Не будь нуара, не было бы и Богарта? Или он сам сгустил, кристаллизовал вокруг себя дух нуара, выстроил вселенную-лабиринт, в которой только и мог раскрыться его талант? Его фигура в блестящем от дождя плаще, надвинутой на лоб шляпе, с рукой, сжимающей револьвер в кармане, – плоть от плоти портовых закоулков, тусклых тупиков и притонов. Благодаря ему нуар стал чем-то большим, чем разновидность криминального жанра. В мире, воспитанном на «серьезной» литературе, но рухнувшем в кровавый хаос, стало невыносимо говорить о морали, любви, смерти на классическом языке. Экзистенция нашла последнее убежище в «низком» жанре, трагедия притворилась триллером, трагический герой – наемным сыщиком. Скепсис и цинизм – залог свободы в мире-тюрьме, противоядие от звонких и лживых фраз.

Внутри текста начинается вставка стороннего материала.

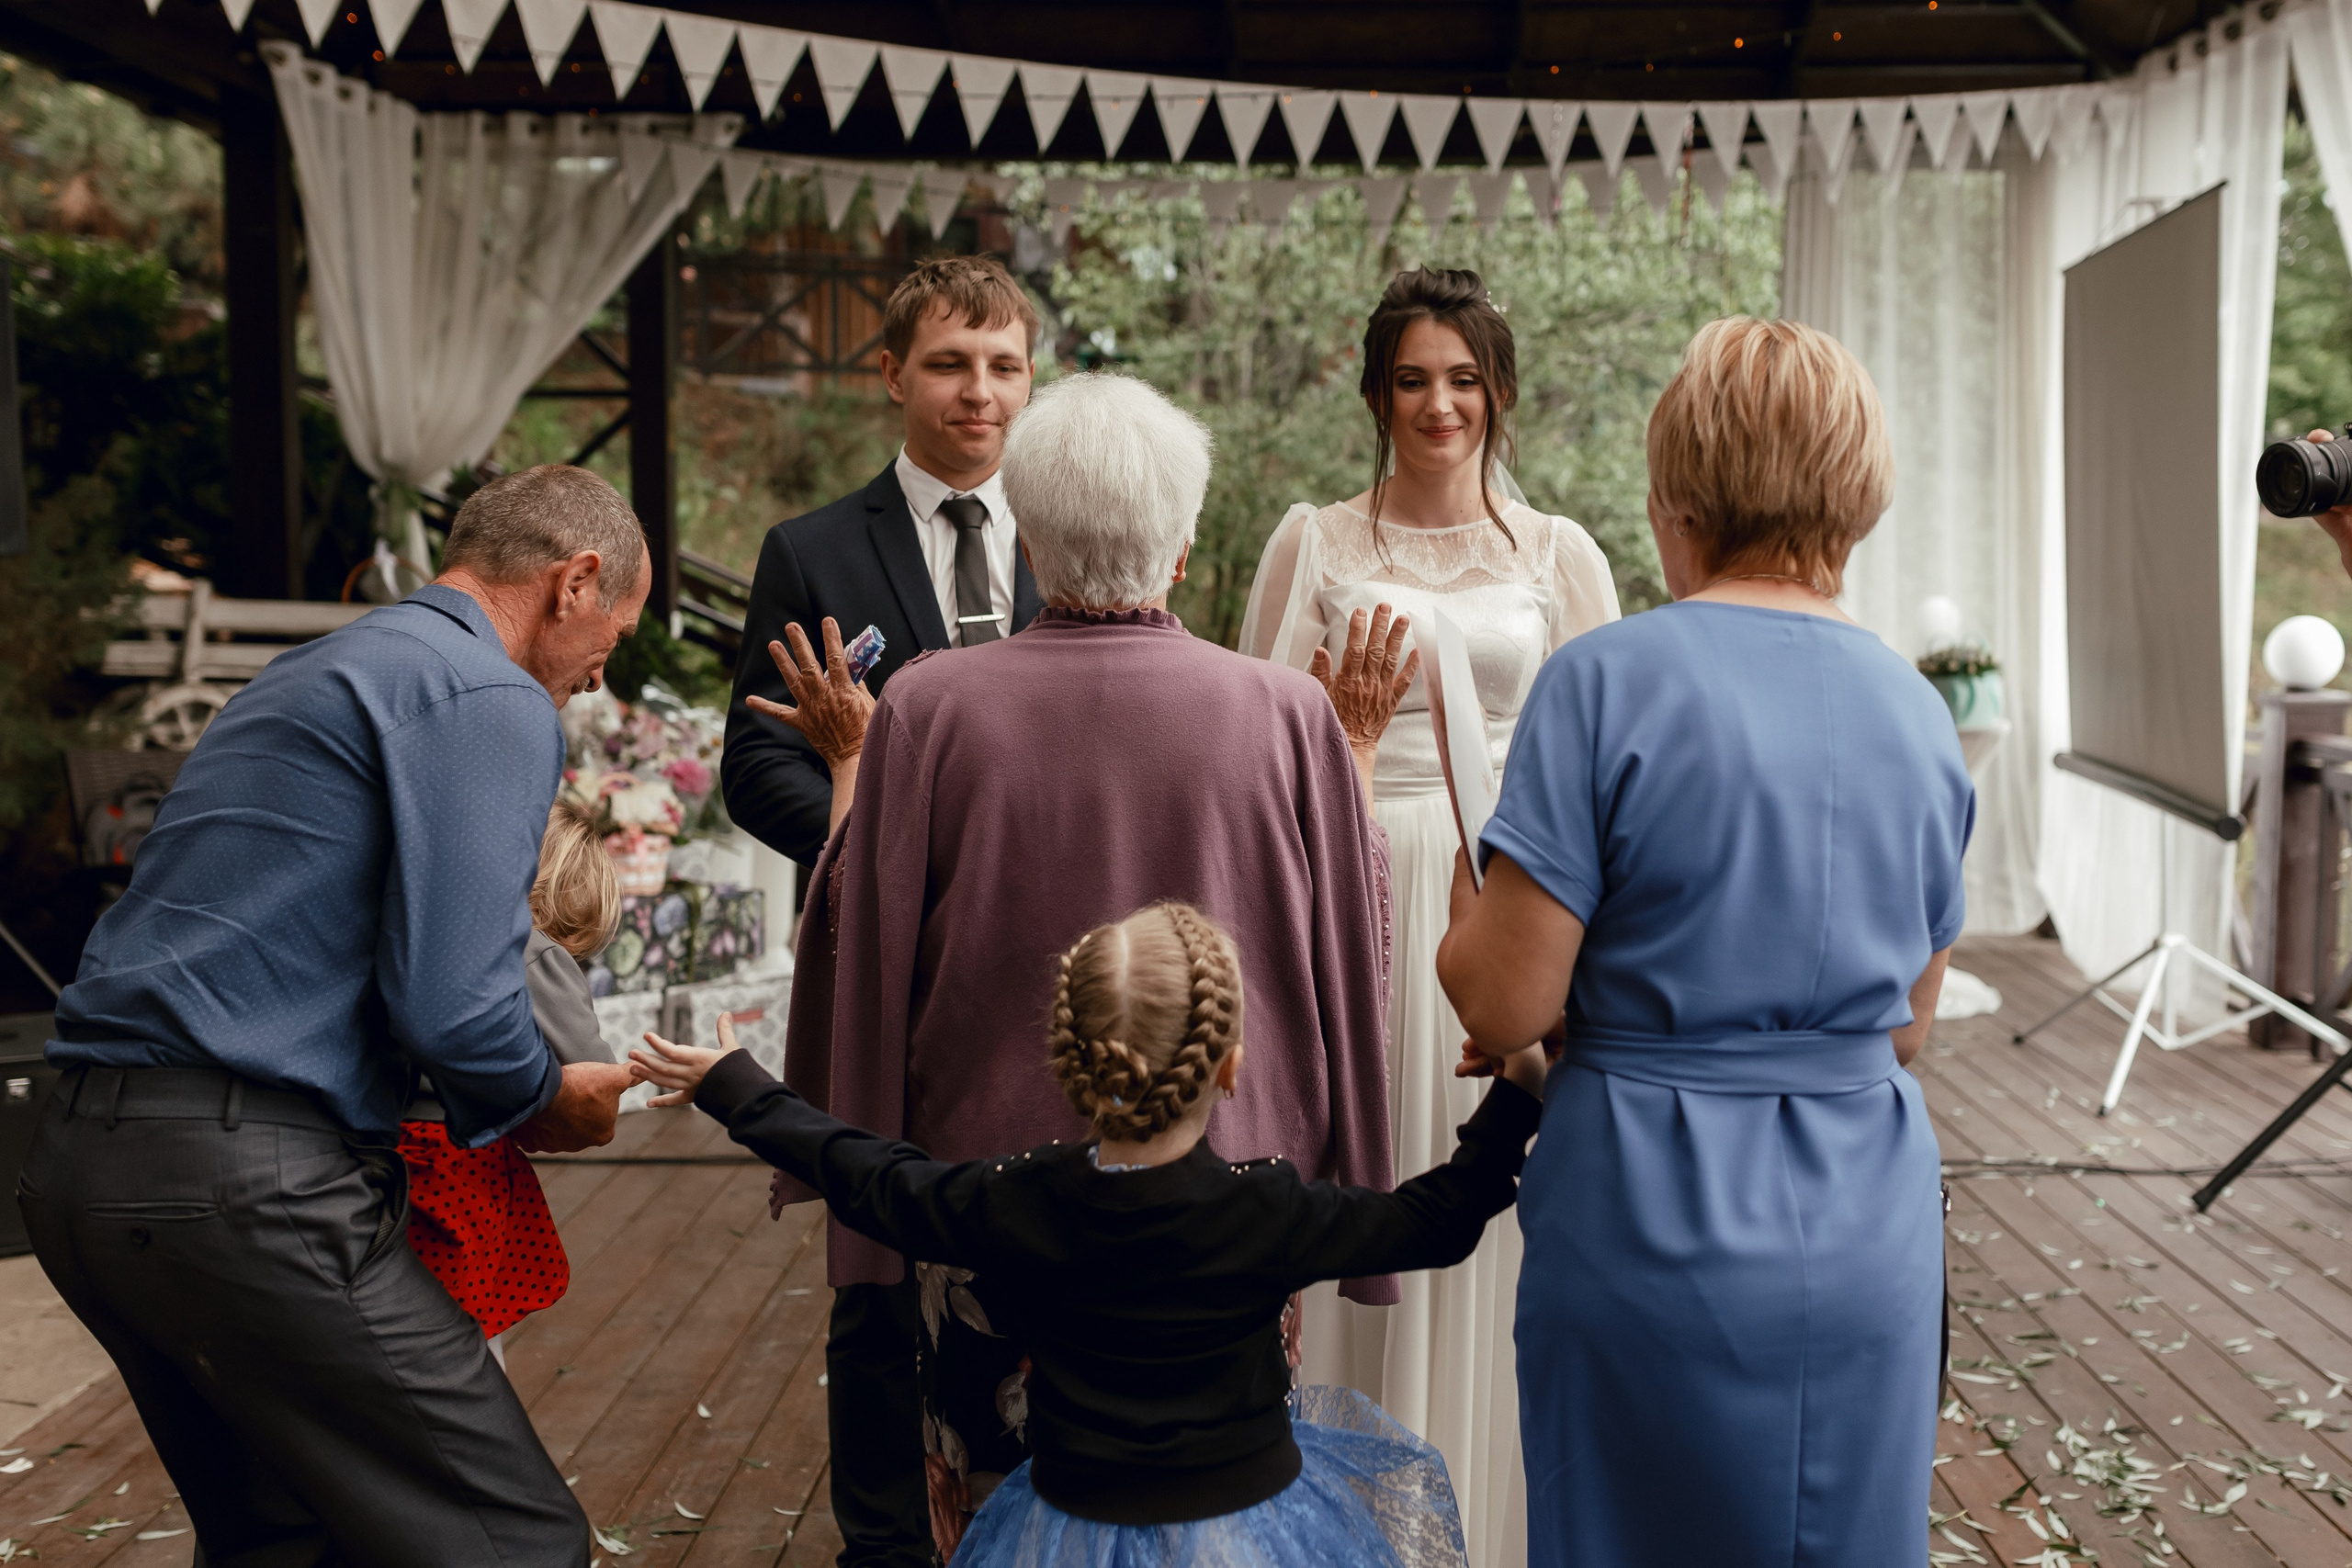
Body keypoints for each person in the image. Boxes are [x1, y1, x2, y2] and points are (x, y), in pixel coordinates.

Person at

Герои Богарта, начиная с «Касабланки» (1942) Кертица, – «летучие голландцы», проигравшие все войны солдаты разбитой армии, идеалисты, раненные утратой иллюзий так тяжело, что вообще зареклись иметь идеалы. Но в решающую минуту они, не стерев кривой усмешки, хлебнув на посошок виски, вступали в бой. Кабатчик Рик спасал лидера Сопротивления, укравшего у него любимую. Чарли из «Африканской королевы» (1951) Хьюстона – еще вроде бы моряк, но уже почти провонявший самогоном бич – вступал в бой с немецкой канонеркой в излучине Конго. Поддельный священник, отец О’Ши из «Шуйцы Господней» (Эдвард Дмитрык, 1955), ставил на кон, играя в кости с китайским полевым командиром, свою жизнь ради спасения крестьян. Продавшийся воротилам договорных боксерских поединков, безработный журналист в «Тем тяжелее падение» (Марк Робсон, 1956) отдавал все свои деньги искалеченному и опозоренному боксеру-бездарю и возвращался к пишущей машинке, чтоб разоблачить вчерашних работодателей.